任务要求 →
请原样输出下面关于文件上传漏洞的节选中从“如何檢驗有沒有解析漏洞”开始、到“黑名單、白名單哪種更安全？”为止（包括这几个字）的部分。

═════ 所给节选

什么是文件上傳漏洞

文件上傳漏洞是指
由于程序員在對用戶文件上傳部分的控制不足或者處理缺陷，而導致的用戶可以越過其本身權限向服務器上上傳可執行的動態腳本文件
這里上傳的文件可以是木馬，病毒，惡意腳本或者WebShell等。
這種攻擊方式是最為直接和有效的，“文件上傳”本身沒有問題，有問題的是文件上傳后，服務器怎么處理、解釋文件。如果服務器的處理邏輯做的不夠安全，則會導致嚴重的后果。

解析漏洞
攻擊者在利用上傳漏洞時，通常會與Web容器的解析漏洞配合在一起

造成文件上傳漏洞的原因
對于上傳文件的后綴名（擴展名）沒有做較為嚴格的限制
對于上傳文件的MIMETYPE(用于描述文件的類型的一種表述方法) 沒有做檢查
權限上沒有對于上傳的文件目錄設置不可執行權限，（尤其是對于shebang類型的文件）
對于web server對于上傳文件或者指定目錄的行為沒有做限制

防止上傳漏洞兩種策略
客戶端檢測：客戶端使用JS檢測，在文件未上傳時，就對文件進行驗證
服務器端檢測：檢測文件擴展名是否合法，檢測文件中是否嵌入惡意代碼

如何檢驗有沒有解析漏洞
上傳要求（正確的）的文件類型
上傳帶有腳本的偽造成 txt,jpg 文件上傳驗證

前端檢測繞過方法
繞過前臺腳本檢測擴展名，就是將所要上傳文件的擴展名更改為符合腳本檢測規則的擴展名，通過工具，截取數據包，并將數據包中文件擴展名更改回原來的，達到繞過的目的
如果是JS腳本檢測，在本地瀏覽器客戶端禁用JS即可。可使用火狐瀏覽器的NoScript插件、IE中禁用掉JS等方式實現

檢查擴展名
在文件被上傳到服務端的時候，對于文件名的擴展名進行檢查，如果不合法，則拒絕這次上傳
檢查擴展名是否合法的時候，有兩種策略：
1.黑名單策略，文件擴展名在黑名單中的為不合法
2.白名單策略，文件擴展名不在白名單中的均為不合法
黑名單、白名單哪種更安全？

══════════
═════ 记录摘录

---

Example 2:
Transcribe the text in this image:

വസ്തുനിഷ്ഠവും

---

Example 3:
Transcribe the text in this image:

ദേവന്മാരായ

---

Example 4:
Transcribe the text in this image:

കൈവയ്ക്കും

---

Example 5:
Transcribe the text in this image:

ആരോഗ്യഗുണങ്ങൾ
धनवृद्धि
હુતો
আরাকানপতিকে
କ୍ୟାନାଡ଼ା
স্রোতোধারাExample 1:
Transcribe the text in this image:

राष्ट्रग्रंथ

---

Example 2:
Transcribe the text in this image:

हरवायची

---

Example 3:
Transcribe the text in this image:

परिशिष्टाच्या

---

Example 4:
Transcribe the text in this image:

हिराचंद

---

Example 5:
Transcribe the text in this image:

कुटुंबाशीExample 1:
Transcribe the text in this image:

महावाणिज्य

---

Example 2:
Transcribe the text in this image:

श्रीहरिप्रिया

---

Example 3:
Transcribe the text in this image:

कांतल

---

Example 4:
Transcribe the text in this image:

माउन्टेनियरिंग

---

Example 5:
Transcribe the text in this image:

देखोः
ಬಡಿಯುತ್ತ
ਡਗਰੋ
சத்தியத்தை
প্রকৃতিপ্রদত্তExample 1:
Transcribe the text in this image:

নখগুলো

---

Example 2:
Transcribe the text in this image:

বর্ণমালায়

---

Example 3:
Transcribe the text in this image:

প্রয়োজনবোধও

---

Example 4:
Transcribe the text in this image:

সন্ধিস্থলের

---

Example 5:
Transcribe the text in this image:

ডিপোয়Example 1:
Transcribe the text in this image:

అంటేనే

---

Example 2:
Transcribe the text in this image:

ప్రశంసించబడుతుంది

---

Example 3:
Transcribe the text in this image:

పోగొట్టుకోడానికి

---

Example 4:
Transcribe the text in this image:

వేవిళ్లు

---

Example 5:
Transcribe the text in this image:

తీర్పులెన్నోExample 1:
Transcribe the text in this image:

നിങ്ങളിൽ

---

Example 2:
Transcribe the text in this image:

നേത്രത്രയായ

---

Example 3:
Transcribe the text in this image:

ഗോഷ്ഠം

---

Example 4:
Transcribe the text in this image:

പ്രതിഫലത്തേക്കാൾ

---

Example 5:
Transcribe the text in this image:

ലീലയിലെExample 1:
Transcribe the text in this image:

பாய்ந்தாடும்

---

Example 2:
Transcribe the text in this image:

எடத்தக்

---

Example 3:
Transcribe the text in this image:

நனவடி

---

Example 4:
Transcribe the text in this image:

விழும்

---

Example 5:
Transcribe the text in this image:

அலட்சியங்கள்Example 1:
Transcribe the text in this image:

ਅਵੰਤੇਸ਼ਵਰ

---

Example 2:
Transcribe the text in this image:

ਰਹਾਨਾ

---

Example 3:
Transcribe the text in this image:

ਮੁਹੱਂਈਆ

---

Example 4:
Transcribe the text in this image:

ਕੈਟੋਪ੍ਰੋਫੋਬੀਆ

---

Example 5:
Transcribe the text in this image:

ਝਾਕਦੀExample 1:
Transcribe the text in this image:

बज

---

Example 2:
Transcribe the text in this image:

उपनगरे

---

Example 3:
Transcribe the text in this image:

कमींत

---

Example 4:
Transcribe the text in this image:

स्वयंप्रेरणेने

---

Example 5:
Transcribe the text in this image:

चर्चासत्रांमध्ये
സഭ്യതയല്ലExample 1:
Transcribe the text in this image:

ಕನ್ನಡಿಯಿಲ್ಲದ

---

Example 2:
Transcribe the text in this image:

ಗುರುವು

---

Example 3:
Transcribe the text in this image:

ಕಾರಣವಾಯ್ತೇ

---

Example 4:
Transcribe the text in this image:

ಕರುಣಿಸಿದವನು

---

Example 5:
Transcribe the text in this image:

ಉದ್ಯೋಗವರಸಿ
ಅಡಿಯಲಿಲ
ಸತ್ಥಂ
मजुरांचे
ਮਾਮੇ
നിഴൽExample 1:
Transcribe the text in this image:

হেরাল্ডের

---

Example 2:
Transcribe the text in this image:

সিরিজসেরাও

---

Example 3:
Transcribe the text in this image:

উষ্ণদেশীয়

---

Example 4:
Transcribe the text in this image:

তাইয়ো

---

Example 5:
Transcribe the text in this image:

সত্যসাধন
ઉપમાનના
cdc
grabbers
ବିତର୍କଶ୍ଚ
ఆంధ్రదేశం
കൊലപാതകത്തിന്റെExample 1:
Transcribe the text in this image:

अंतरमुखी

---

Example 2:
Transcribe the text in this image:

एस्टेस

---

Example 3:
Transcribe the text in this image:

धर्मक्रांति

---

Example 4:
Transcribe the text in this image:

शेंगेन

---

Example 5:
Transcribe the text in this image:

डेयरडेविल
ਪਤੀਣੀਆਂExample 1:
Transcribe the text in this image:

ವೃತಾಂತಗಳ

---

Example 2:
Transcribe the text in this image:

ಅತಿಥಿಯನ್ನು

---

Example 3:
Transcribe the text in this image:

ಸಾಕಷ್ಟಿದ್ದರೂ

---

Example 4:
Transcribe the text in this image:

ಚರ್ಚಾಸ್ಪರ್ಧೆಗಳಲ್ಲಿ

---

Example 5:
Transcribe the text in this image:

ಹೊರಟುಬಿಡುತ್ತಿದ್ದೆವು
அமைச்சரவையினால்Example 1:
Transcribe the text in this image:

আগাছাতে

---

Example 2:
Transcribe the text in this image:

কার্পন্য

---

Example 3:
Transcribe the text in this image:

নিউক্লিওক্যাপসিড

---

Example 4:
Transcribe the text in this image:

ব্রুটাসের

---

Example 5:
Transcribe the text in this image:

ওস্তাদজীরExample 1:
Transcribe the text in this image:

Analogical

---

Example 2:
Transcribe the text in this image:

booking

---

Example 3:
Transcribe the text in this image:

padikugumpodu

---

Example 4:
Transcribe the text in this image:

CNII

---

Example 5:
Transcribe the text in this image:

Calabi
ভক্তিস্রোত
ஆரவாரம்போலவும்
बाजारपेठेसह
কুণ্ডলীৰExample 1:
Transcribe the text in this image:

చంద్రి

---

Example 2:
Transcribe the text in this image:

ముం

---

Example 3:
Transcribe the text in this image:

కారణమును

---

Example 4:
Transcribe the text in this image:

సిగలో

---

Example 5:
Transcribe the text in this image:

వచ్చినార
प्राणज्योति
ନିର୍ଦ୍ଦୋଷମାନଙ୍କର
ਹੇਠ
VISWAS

══════════

问题解答 →
如何檢驗有沒有解析漏洞
上傳要求（正確的）的文件類型
上傳帶有腳本的偽造成 txt,jpg 文件上傳驗證

前端檢測繞過方法
繞過前臺腳本檢測擴展名，就是將所要上傳文件的擴展名更改為符合腳本檢測規則的擴展名，通過工具，截取數據包，并將數據包中文件擴展名更改回原來的，達到繞過的目的
如果是JS腳本檢測，在本地瀏覽器客戶端禁用JS即可。可使用火狐瀏覽器的NoScript插件、IE中禁用掉JS等方式實現

檢查擴展名
在文件被上傳到服務端的時候，對于文件名的擴展名進行檢查，如果不合法，則拒絕這次上傳
檢查擴展名是否合法的時候，有兩種策略：
1.黑名單策略，文件擴展名在黑名單中的為不合法
2.白名單策略，文件擴展名不在白名單中的均為不合法
黑名單、白名單哪種更安全？